» What you are asked to do
Report how many lines of the data below contain the string "glasses", with case counting, and reply with that number only.

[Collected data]
........
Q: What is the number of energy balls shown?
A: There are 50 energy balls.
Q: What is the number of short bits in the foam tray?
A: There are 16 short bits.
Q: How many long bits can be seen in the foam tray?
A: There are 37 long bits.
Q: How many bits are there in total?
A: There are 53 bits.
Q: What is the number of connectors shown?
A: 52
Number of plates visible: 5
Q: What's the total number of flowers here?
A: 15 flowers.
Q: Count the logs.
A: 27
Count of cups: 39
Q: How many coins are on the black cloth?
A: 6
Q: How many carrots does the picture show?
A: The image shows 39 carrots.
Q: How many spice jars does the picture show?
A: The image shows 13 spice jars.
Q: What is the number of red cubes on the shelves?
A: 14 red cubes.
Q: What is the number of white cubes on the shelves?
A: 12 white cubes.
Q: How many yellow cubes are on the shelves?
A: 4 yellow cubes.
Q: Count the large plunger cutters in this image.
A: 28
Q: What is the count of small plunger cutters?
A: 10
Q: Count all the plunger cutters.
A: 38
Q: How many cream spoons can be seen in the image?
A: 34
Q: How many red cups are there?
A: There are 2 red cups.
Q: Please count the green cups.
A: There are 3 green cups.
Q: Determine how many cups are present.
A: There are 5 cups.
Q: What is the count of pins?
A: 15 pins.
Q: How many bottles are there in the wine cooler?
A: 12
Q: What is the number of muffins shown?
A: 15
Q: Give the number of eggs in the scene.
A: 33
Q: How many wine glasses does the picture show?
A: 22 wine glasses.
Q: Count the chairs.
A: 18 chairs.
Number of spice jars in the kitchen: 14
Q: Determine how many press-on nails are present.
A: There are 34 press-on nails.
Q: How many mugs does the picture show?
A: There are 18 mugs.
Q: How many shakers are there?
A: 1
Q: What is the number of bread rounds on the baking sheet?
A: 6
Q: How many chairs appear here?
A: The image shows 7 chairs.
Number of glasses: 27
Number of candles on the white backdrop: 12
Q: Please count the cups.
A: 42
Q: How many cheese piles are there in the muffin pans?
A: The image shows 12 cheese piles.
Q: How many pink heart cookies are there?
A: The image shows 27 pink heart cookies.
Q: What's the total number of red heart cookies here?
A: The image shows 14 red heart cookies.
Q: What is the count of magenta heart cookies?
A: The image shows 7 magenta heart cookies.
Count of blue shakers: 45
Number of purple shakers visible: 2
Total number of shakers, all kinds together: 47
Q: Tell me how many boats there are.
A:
........
» Problem solution
3